## Source document:
BEGIN

'Buffett Indicator' Extremes Expose "Remarkable Mania" In US Equities

 

"It is growing increasingly clear to me that global stock markets are in the process of making a speculative move (driven by global liquidity) that may even compare to the advances that culminated in the seminal market tops in the Fall of 1987 and in the Spring of 2000."

Doug Kass' words echo around every corner of the world's markets - from junk bond yields at record lows (amid record leverage) to soaring commodity prices, and from 2000%-plus decentralized short-squeezes in worthless stocks to Dogecoin exuberance.

And the latest of these extreme market indications comes from The Oracle Of Omaha, whose favorite stock market valuation indicator flashes redder than ever before.

A glance at the chart below and Buffett’s most-famous catchphrases comes to mind: Investors should “be fearful when others are greedy.”

The "Buffett Indicator" is a simple ratio: The total market capitalization of U.S. stocks divided by the total dollar value of the nation’s gross domestic product. It first crossed above its previous dot-com era peak in 2019.

And now, as Bloomberg reports, with U.S. market cap more than double the level of estimated GDP for the current quarter, the ratio has surged to the highest-ever reading above its long-term trend, according to an analysis by the blog Current Market Valuation, suggesting a “strongly overvalued” situation.

This detachment of the Buffett indicator from its long-term trend joins an assortment of other valuation metrics that have exceeded their previous records in the rebound from the pandemic-induced bear market last year - if not years earlier.

Price-to-earnings, price-to-sales and price-to-tangible-book value are among the metrics firmly above dot-com era levels that many investors assumed were once-in-a-lifetime peaks.

“It highlights the remarkable mania we are witnessing in the U.S. equity market,” said Michael O’Rourke, chief market strategist at JonesTrading.

“Even if one expected those (Fed) policies to be permanent, which they should not be, it still would not justify paying two times the 25-year average for stocks.”

As Doug Kass previously noted:

No longer is the market hostage to the real economy or sales and profit growth – stuff I have spent four decades analyzing. Instead, liquidity is seen as an overriding influence, actually it has become the sine quo non.

As such, historical valuations become increasingly irrelevant, and price momentum is the lodestar."

And for those who continue to claim that "valuations don't matter, low rates mean 'There Is No Alternative' than stocks", some fact-checking may be in order... 30Y Treasury yields are at their 'cheapest' to stocks since July 2019...

END

## The data:
BEGIN

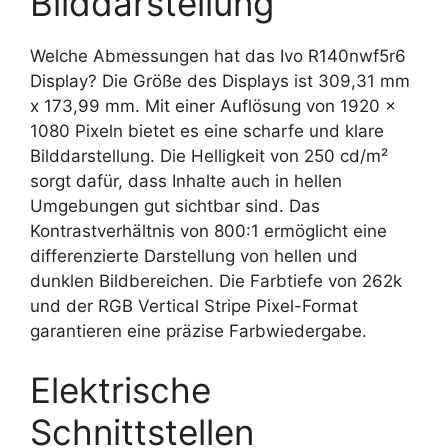
Bilddarstellung
Welche Abmessungen hat das Ivo R140nwf5r6
Display? Die Größe des Displays ist 309,31 mm
x 173,99 mm. Mit einer Auflösung von 1920 x
1080 Pixeln bietet es eine scharfe und klare
Bilddarstellung. Die Helligkeit von 250 cd/m²
sorgt dafür, dass Inhalte auch in hellen
Umgebungen gut sichtbar sind. Das
Kontrastverhältnis von 800:1 ermöglicht eine
differenzierte Darstellung von hellen und
dunklen Bildbereichen. Die Farbtiefe von 262k
und der RGB Vertical Stripe Pixel-Format
garantieren eine präzise Farbwiedergabe.
Elektrische
Schnittstellen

END

## What is needed:
Answer these questions from the Buffett Indicator article:
1. What ratio makes up the Buffett Indicator?
2. In what year did the indicator first cross above its previous dot-com era peak?
3. What position does Michael O'Rourke hold?
Work only from the Buffett Indicator article, not the material.

## Written response:
1. The total market capitalization of U.S. stocks divided by the total dollar value of the nation's gross domestic product.
2. 2019.
3. Chief market strategist at JonesTrading.